Updated: Apr 16, 2023

Against the backdrop of rising legal and ethical responsibilities of companies developing, deploying and using AI, establishing code of conducts, procedures and guidelines that guarantee AI alignment with societal expectations is necessary. While it has become clear what societal expectations for AI are, the questions relating to realising them have proved to be complex.

The approach that strikes us as the most meaningful and tangible is to integrate ethical and legal considerations at different stages of the AI lifecycle. We here propose an overview of the stages:

  1. Purpose definition: Is the overall purpose in line with legal norms and ethical expectations?

  2. Model design: Is the model, but also the very use of the AI solution, beneficial for the intended purpose?

  3. Data collection: Is the procurement of data in line with ethical principles and in line with the design of the AI solution?

  4. Data Governance: Further than the collection of data, is the general governance of the data in line with ethical principles?

  5. Testing phase: Are all the tests necessary for ethical compliance to societal expectations being run?

  6. Deployment mode: Is the way AI works with human beings in line with ethical principles and according to the initial purpose stated?

  7. Output analysis: Is the final output delivered by AI in line with the initial purpose, and societal expectations?

  8. Monitoring Strategies: Is the AI behaviour and evolution well monitored, and are feedbacks from all users taken into account?
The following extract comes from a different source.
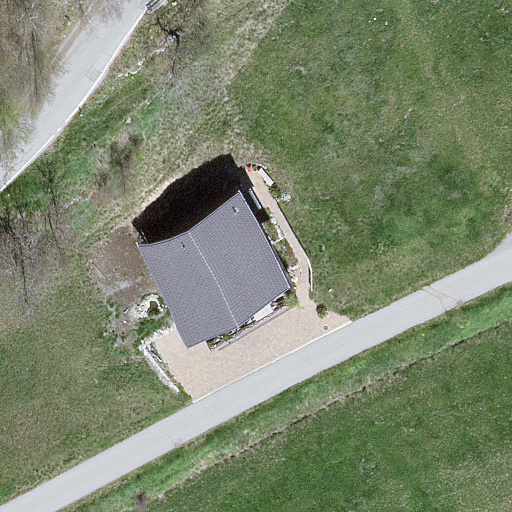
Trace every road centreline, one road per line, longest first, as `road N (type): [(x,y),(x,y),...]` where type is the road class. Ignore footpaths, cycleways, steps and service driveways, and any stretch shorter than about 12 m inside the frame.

  9. Remediation Strategies: Are strategies in place to cope with wrong doing of the AI, and remedy the issues arising in a timely manner?

For specifying our AI Ethics Life Cycle and deriving concrete measures while allowing for an agile approach to ethics, we are open and happy to collaborate with other parties. We strongly believe that the integration of ethics in the AI life cycle is crucial for realising high-quality, high-ethics AI, but also for the mitigation of risks on every level.

In the following weeks and months, we plan to engage in more open conversations about our framework, to organise workshops, to publish about our approach and to consult companies on how to implement those efficiently.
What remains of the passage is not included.